> TASK
Your task is to return the line containing "pinky pip: (851, 776)" and each line after it through the end of the entries, exactly, with no other lines.

ENTRIES SHOWN START

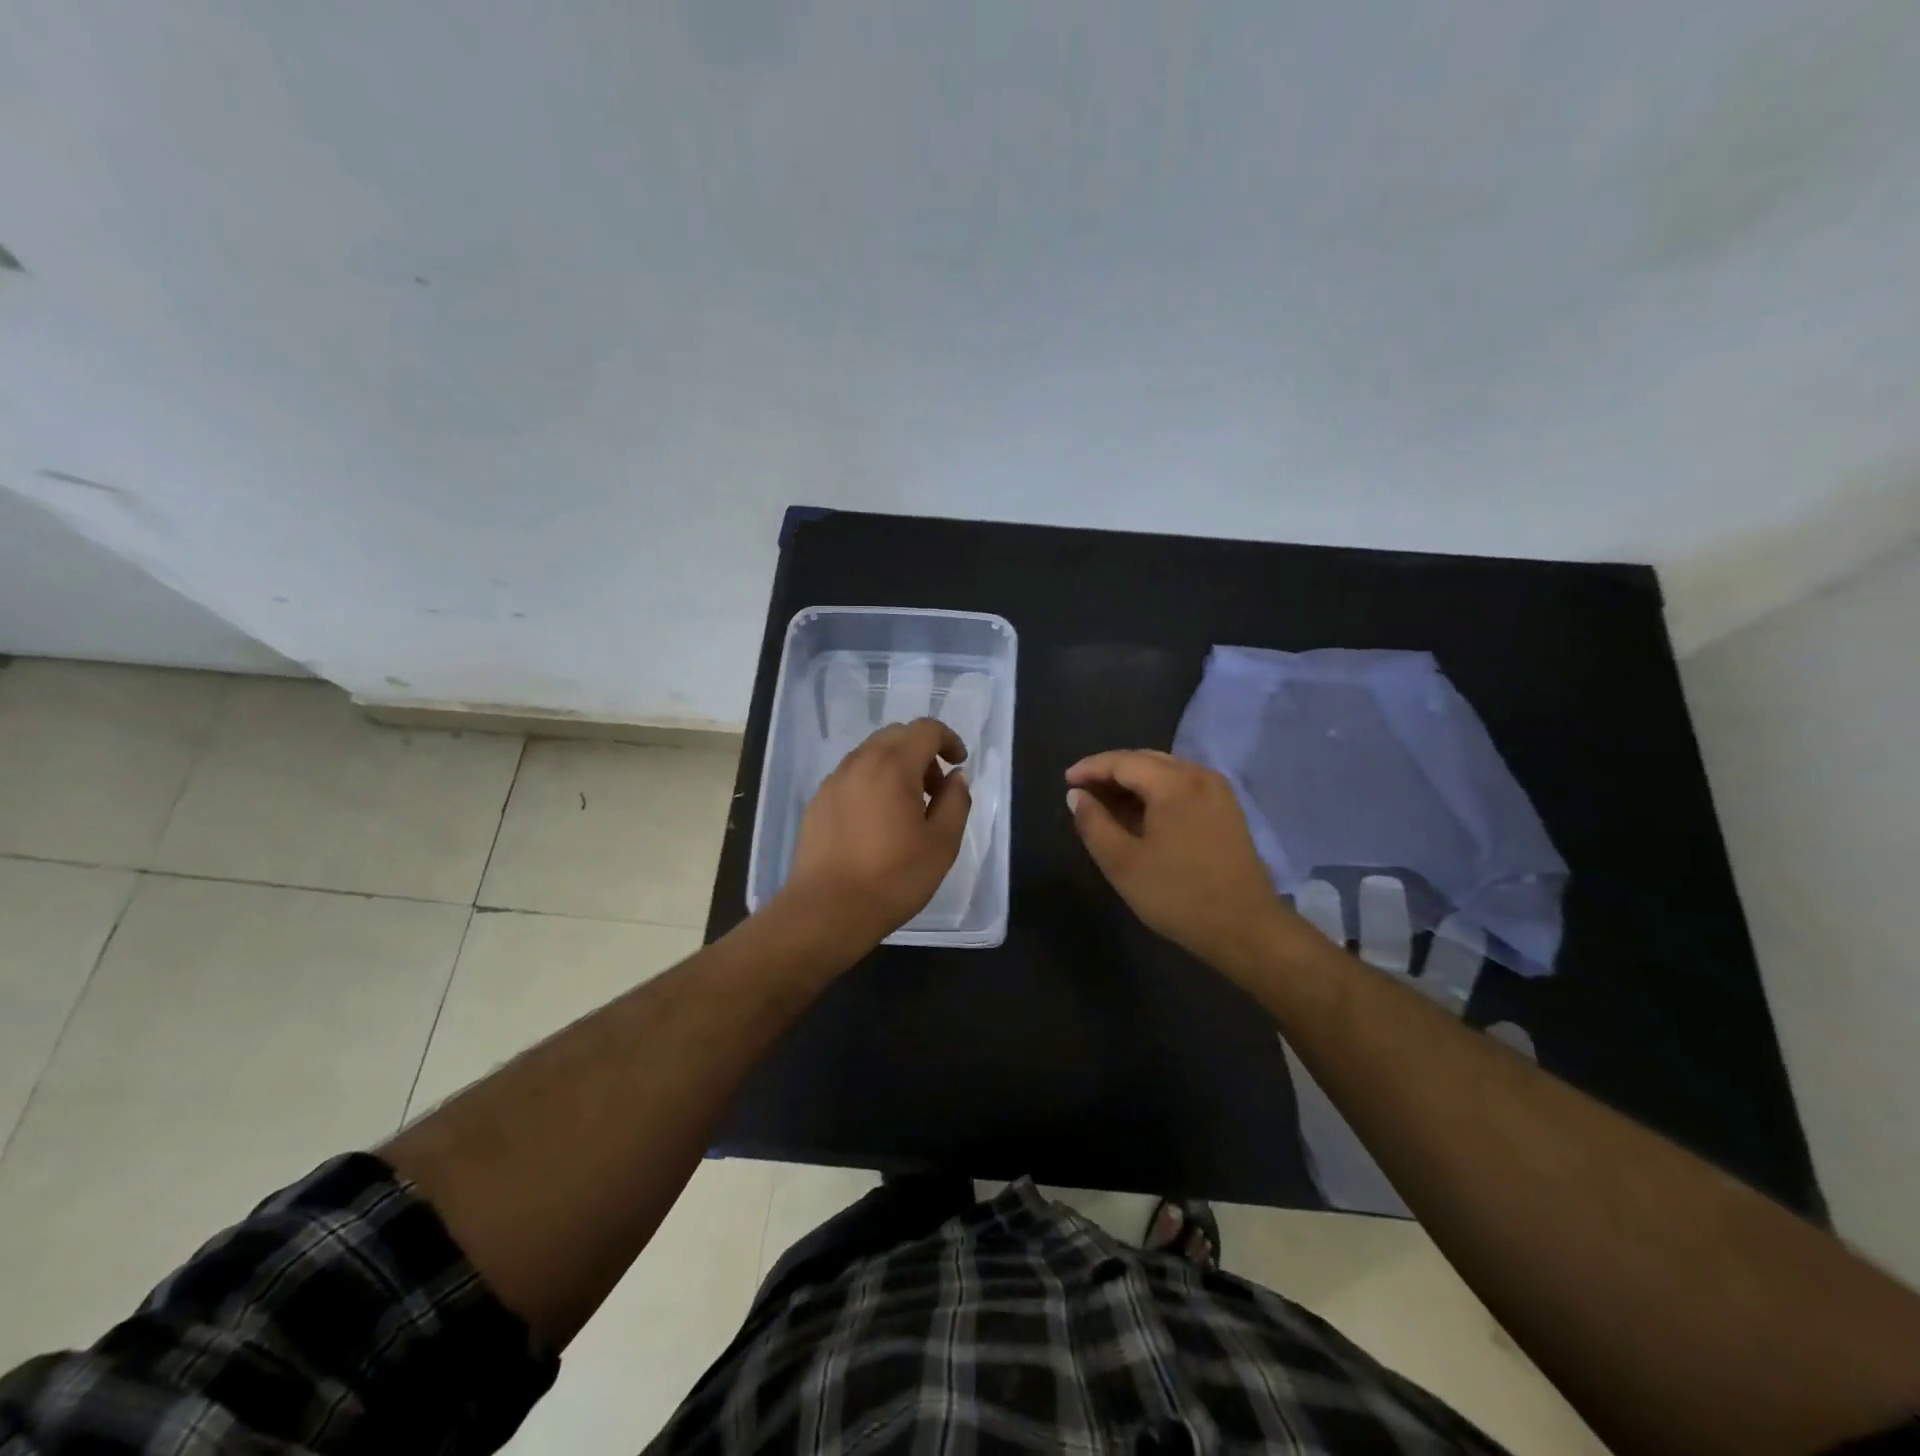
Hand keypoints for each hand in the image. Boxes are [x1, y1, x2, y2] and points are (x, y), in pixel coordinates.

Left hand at [780, 718, 971, 948]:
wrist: (828, 910)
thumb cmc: (894, 878)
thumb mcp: (943, 843)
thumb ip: (956, 801)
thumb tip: (956, 777)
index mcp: (893, 766)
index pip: (925, 729)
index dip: (948, 739)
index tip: (959, 764)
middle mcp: (860, 762)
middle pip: (896, 735)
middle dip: (922, 752)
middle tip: (936, 789)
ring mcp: (834, 781)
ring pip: (870, 754)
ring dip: (896, 766)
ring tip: (907, 807)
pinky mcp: (817, 802)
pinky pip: (851, 776)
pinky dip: (871, 782)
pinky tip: (876, 821)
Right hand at [1065, 749, 1302, 971]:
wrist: (1246, 929)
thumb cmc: (1178, 895)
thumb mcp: (1122, 863)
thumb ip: (1093, 823)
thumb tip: (1076, 795)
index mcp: (1174, 783)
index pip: (1123, 761)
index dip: (1090, 768)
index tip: (1065, 782)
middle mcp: (1199, 775)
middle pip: (1146, 760)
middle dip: (1110, 772)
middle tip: (1082, 792)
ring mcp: (1218, 791)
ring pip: (1165, 772)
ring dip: (1133, 782)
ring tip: (1105, 804)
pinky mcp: (1227, 809)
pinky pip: (1182, 786)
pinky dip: (1156, 792)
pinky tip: (1140, 814)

ENTRIES SHOWN END

> ANSWER SPACE
pinky pip: (851, 776)
pinky dip: (871, 782)
pinky tip: (876, 821)
Right hand at [1065, 749, 1302, 971]:
wrist: (1246, 929)
thumb cmc: (1178, 895)
thumb mcp: (1122, 863)
thumb ip: (1093, 823)
thumb tip: (1076, 795)
index mcp: (1174, 783)
index pip: (1123, 761)
index dip: (1090, 768)
index tip: (1065, 782)
middle mcp: (1199, 775)
middle pip: (1146, 760)
middle dip: (1110, 772)
middle tip: (1082, 792)
ring mcp: (1218, 791)
ring pip: (1165, 772)
ring dip: (1133, 782)
ring tip: (1105, 804)
pinky mcp: (1227, 809)
pinky pip: (1182, 786)
pinky dip: (1156, 792)
pinky tip: (1140, 814)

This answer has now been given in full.